Less than 24 hours earlier, during a regularly scheduled meeting of the Lisbon Board of Selectmen, the entire board, including Nightingale, Matthew Yeramian and Chairman Thomas Demers, resigned from their positions.

The resignations followed what Demers said was the “final straw” in a long-running dispute between the selectmen and a group of residents.

On the advice of town attorney Walter Mitchell — and based on past conversations officials have had with the state Attorney General’s Office, the Secretary of State’s Office and the state Department of Revenue Administration — Champagne said he will act as a one-man board and the town’s executive officer until a resolution can be reached.

Champagne said he will preside over and be an attending selectman at the April 4 meeting of the Lisbon Board of Selectmen.
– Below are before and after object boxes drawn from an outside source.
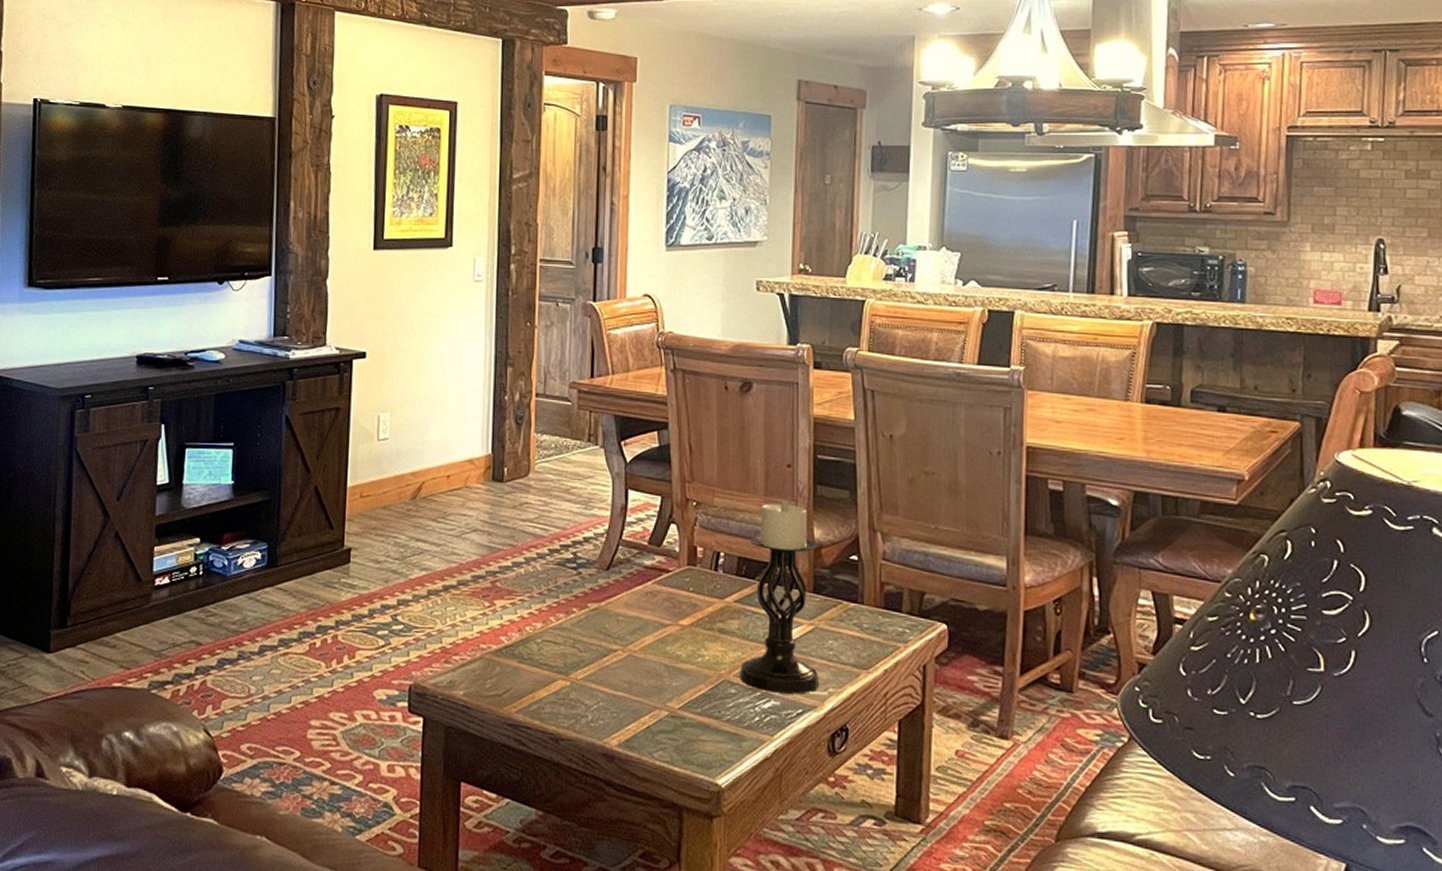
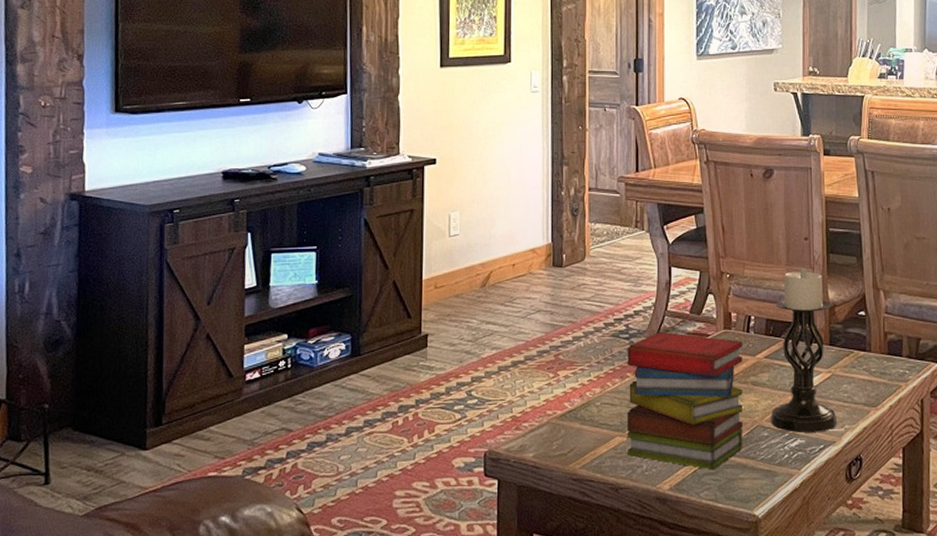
book: none [571,563,709,728] -> present [627,331,743,470]

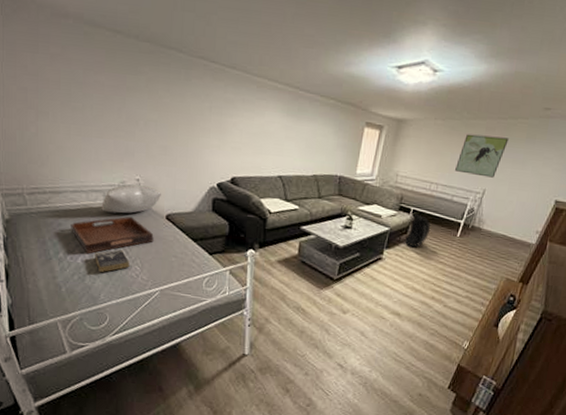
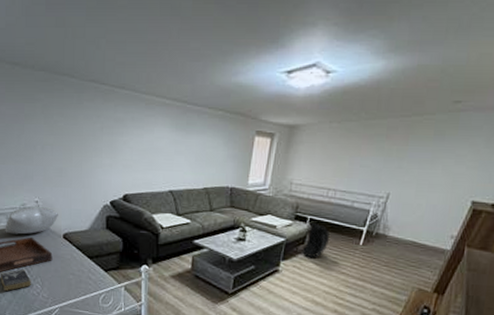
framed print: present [455,134,509,178] -> none [354,135,414,180]

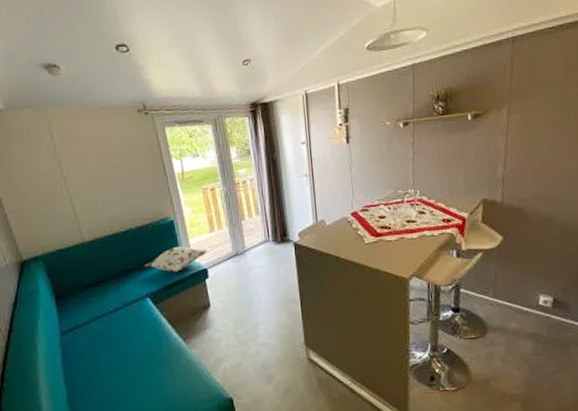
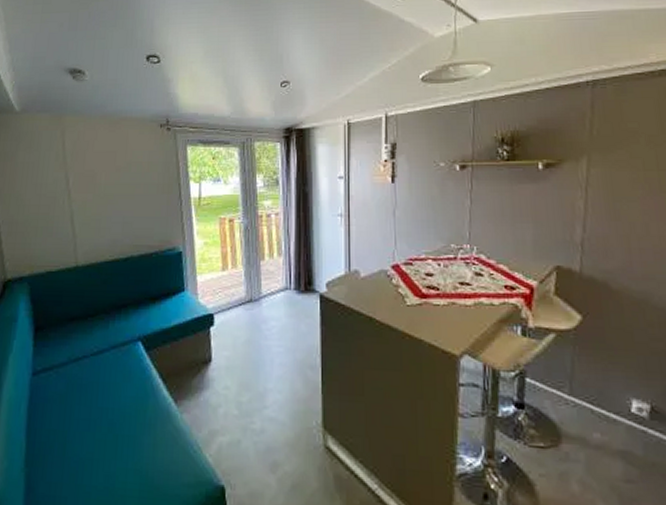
decorative pillow: present [143,245,208,272] -> none [140,282,217,314]

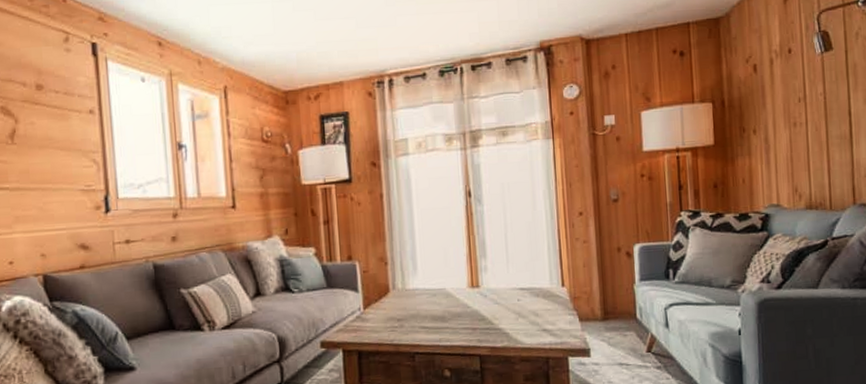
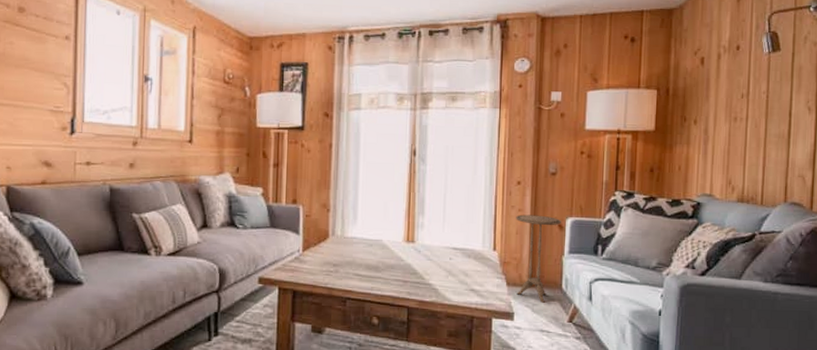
side table: none [581,244,629,335] -> present [516,214,561,303]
Champagne is a retired detective sergeant with the New Hampshire State Police and was just reelected to a third three-year term on the Lisbon-Lyman School Board.

On March 22, Champagne, who is also a part-time driver for Barry Transportation and a part-time rural mail carrier, learned that he had been elected a selectman.

Champagne has said the immediate challenge is to find a way to legally place a second person on the board, after which the two selectmen can then appoint a third member to the panel.

The secretary of state has made “some recommendations” on how the first step may play out, said Champagne.

He declined to get more specific, although Town Clerk Jennifer Trelfa has said it could require going to Grafton County Superior Court for guidance.

Several of the nearly 200 voters at town meeting spoke several times about providing the incoming board with as many resources as possible, including adopting a budget and soundly rejecting a warrant article that would have eliminated the town administrator position.

That position was a point of contention between the past board and its critics. In July 2016, then Town Administrator Dan Merhalski survived a petition effort to remove him, but after a similar measure was placed on this year’s town warrant, Merhalski resigned.

“The townspeople in general are very decent,” and the majority of them want to put the past behind them, said Champagne, adding that the majority of voters at town meeting seemed in favor of having a town administrator — even if only part-time.

“I concur that we should at least have a part-time town administrator,” Champagne said.

Asked about the future, Champagne said he is optimistic. “I feel good. I know there’s a ton of work ahead for us as selectmen, employees and town residents — everybody. But I know, like at the town meeting, where people came together to pass a budget, that we can move forward.”